> EXERCISE DIRECTIONS:
The first line of the entries and each line after it, through the one that contains "SC100 élévateur en hauteur", are to be duplicated exactly; no picture belongs in the copy.

> AVAILABLE DATA:
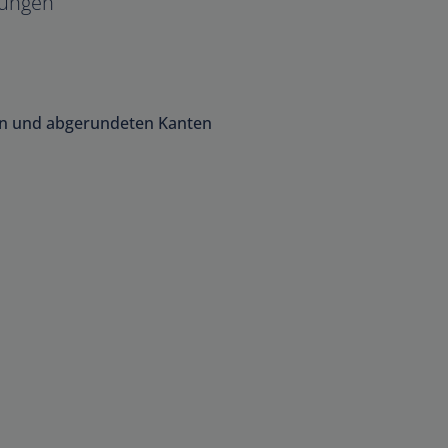
ungen
en und abgerundeten Kanten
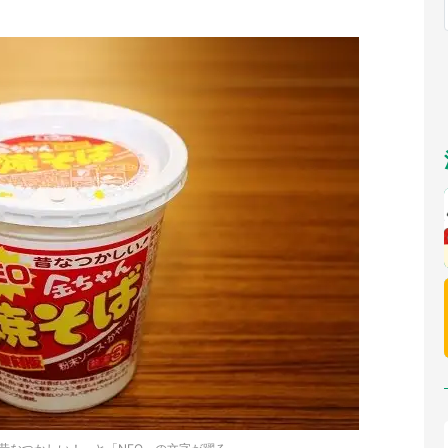
福岡
佐賀
長崎
熊本
～10／26】
九州
／1～31】
もっとみる
選択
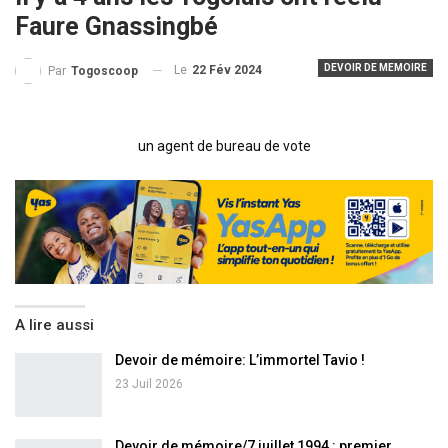
Faure Gnassingbé
DEVOIR DE MEMOIRE
Le
22 Fév 2024
Par
Togoscoop
un agent de bureau de vote
A lire aussi
Devoir de mémoire: L’immortel Tavio !
23 Juil 2026
Devoir de mémoire/7 juillet 1994 : premier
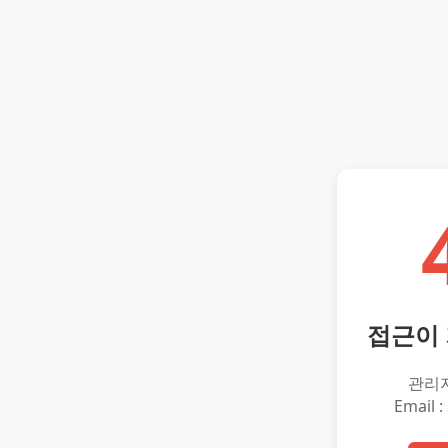
접근이
관리
Email :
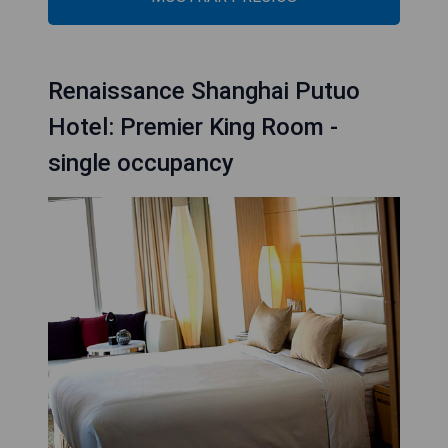
Renaissance Shanghai Putuo
Hotel: Premier King Room -
single occupancy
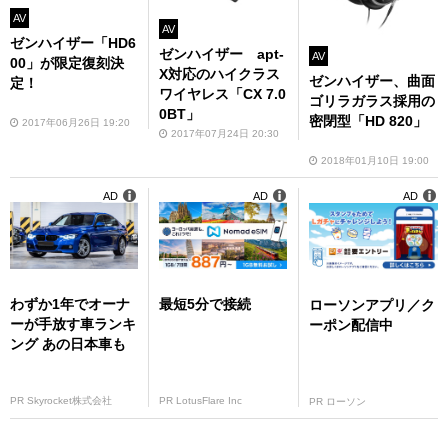
AV
AV
ゼンハイザー「HD6
ゼンハイザー apt-
AV
00」が限定復刻決
X対応のハイクラス
ゼンハイザー、曲面
定！
ワイヤレス「CX 7.0
ゴリラガラス採用の
0BT」
密閉型「HD 820」
2017年06月26日 19:20
2017年07月24日 20:30
2018年01月10日 19:00
AD
AD
AD
わずか1年でオーナ
最短5分で接続
ローソンアプリ／ク
ーが手放す車ランキ
ーポン配信中
ング あの日本車も
PR Skyrocket株式会社
PR LotusFlare Inc
PR ローソン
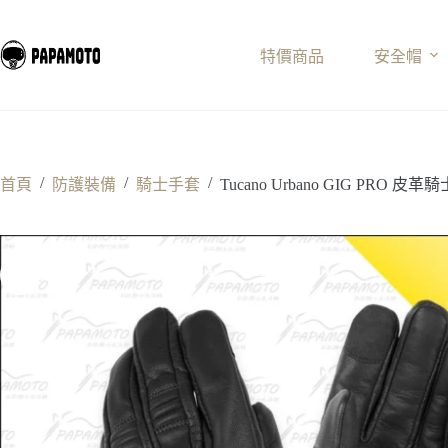
跳
至
特價商品
安全帽
主
要
內
容
/
/
/
首頁
防護裝備
騎士手套
Tucano Urbano GIG PRO 皮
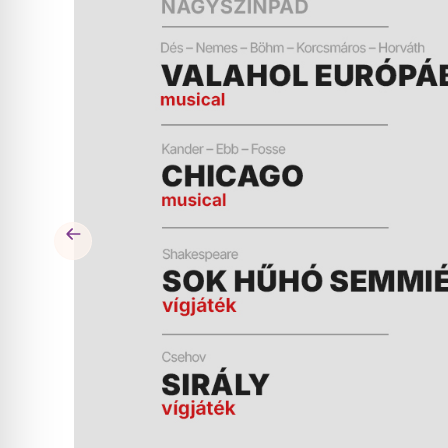
ÉS
MŰSOR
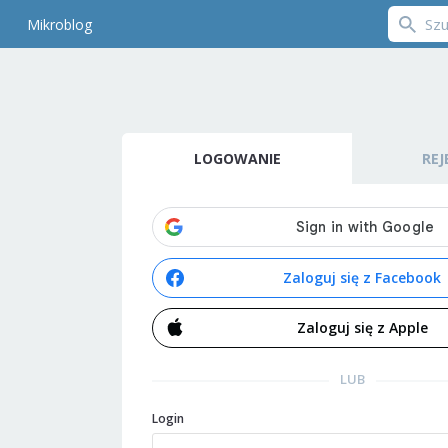
Mikroblog
LOGOWANIE
REJ
Zaloguj się z Facebook
Zaloguj się z Apple
LUB
Login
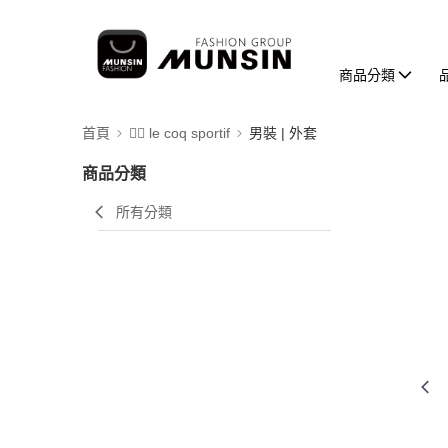
商品分類
首頁
🚴‍♂️ le coq sportif
男裝 | 外套
商品分類
所有分類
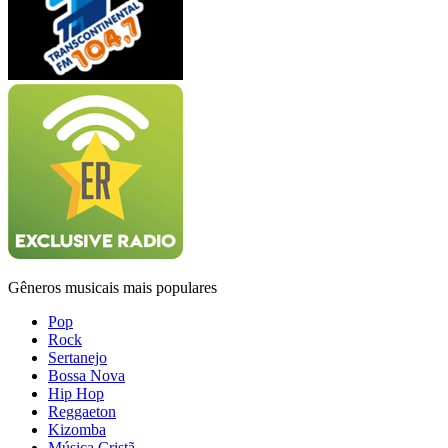
Gêneros musicais mais populares
Pop
Rock
Sertanejo
Bossa Nova
Hip Hop
Reggaeton
Kizomba
Música Cristã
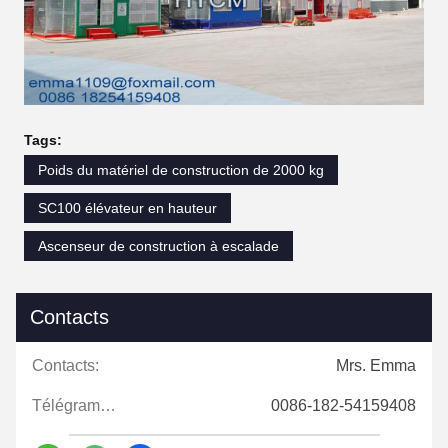
Tags:
Poids du matériel de construction de 2000 kg
SC100 élévateur en hauteur
Ascenseur de construction à escalade
Contacts
Contacts:
Mrs. Emma
Télégramme:
0086-182-54159408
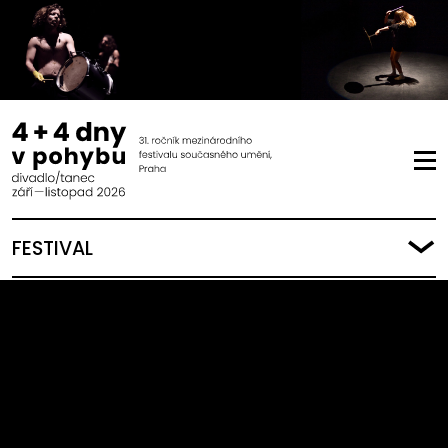
FESTIVAL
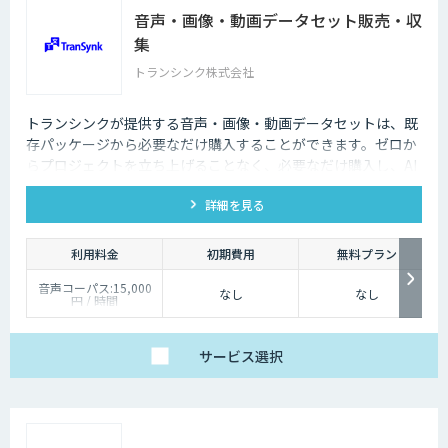
音声・画像・動画データセット販売・収
集
トランシンク株式会社
トランシンクが提供する音声・画像・動画データセットは、既
存パッケージから必要なだけ購入することができます。ゼロか
らプロジェクトを立ち上げることなく、必要なだけ購入し、AI
モデルの開発ができます。
詳細を見る
利用料金
初期費用
無料プラン
音声コーパス:15,000
なし
なし
円 / 時間
人物写真画像収集:300
円 / 画像
サービス
選択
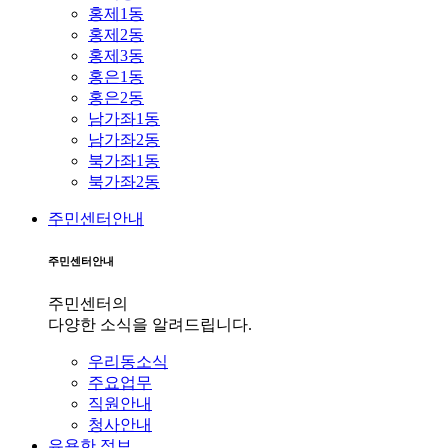
홍제1동
홍제2동
홍제3동
홍은1동
홍은2동
남가좌1동
남가좌2동
북가좌1동
북가좌2동
주민센터안내
주민센터안내
주민센터의
다양한 소식을 알려드립니다.
우리동소식
주요업무
직원안내
청사안내
유용한 정보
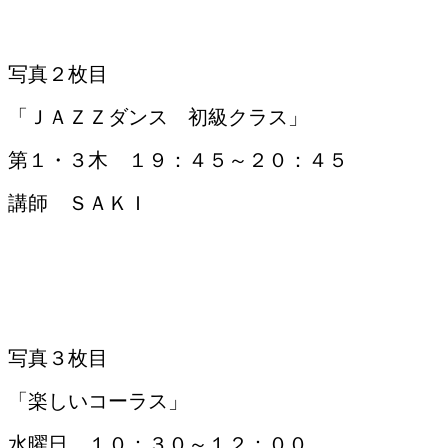
写真２枚目
「ＪＡＺＺダンス 初級クラス」
第１・３木 １９：４５～２０：４５
講師 ＳＡＫＩ
写真３枚目
「楽しいコーラス」
水曜日 １０：３０～１２：００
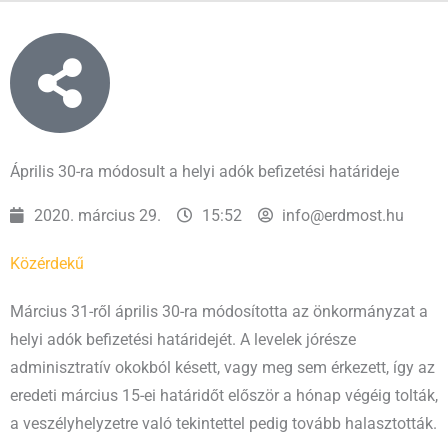
Április 30-ra módosult a helyi adók befizetési határideje
2020. március 29.
15:52
info@erdmost.hu
Közérdekű
Március 31-ről április 30-ra módosította az önkormányzat a
helyi adók befizetési határidejét. A levelek jórésze
adminisztratív okokból késett, vagy meg sem érkezett, így az
eredeti március 15-ei határidőt először a hónap végéig tolták,
a veszélyhelyzetre való tekintettel pedig tovább halasztották.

> WRITTEN RESPONSE:
ungen
en und abgerundeten Kanten
福岡
佐賀
長崎
熊本
～10／26】
九州
／1～31】
もっとみる
選択
Faure Gnassingbé
DEVOIR DE MEMOIRE
Le
22 Fév 2024
Par
Togoscoop
un agent de bureau de vote
A lire aussi
Devoir de mémoire: L’immortel Tavio !
23 Juil 2026
Devoir de mémoire/7 juillet 1994 : premier
접근이
관리
Email :
Renaissance Shanghai Putuo
Hotel: Premier King Room -
single occupancy
AV
AV
ゼンハイザー「HD6
ゼンハイザー apt-
AV
00」が限定復刻決
X対応のハイクラス
ゼンハイザー、曲面
定！
ワイヤレス「CX 7.0
ゴリラガラス採用の
0BT」
密閉型「HD 820」
2017年06月26日 19:20
2017年07月24日 20:30
2018年01月10日 19:00
AD
AD
AD
わずか1年でオーナ
最短5分で接続
ローソンアプリ／ク
ーが手放す車ランキ
ーポン配信中
ング あの日本車も
PR Skyrocket株式会社
PR LotusFlare Inc
PR ローソン
跳
至
特價商品
安全帽
主
要
內
容
/
/
/
首頁
防護裝備
騎士手套
Tucano Urbano GIG PRO 皮
ÉS
MŰSOR
Mikroblog
LOGOWANIE
REJ
Zaloguj się z Facebook
Zaloguj się z Apple
LUB
Login
商品分類
首頁
🚴‍♂️ le coq sportif
男裝 | 外套
商品分類
所有分類
Gêneros musicais mais populares
Pop
Rock
Sertanejo
Bossa Nova
Hip Hop
Reggaeton
Kizomba
Música Cristã
Tags:
Poids du matériel de construction de 2000 kg
SC100 élévateur en hauteur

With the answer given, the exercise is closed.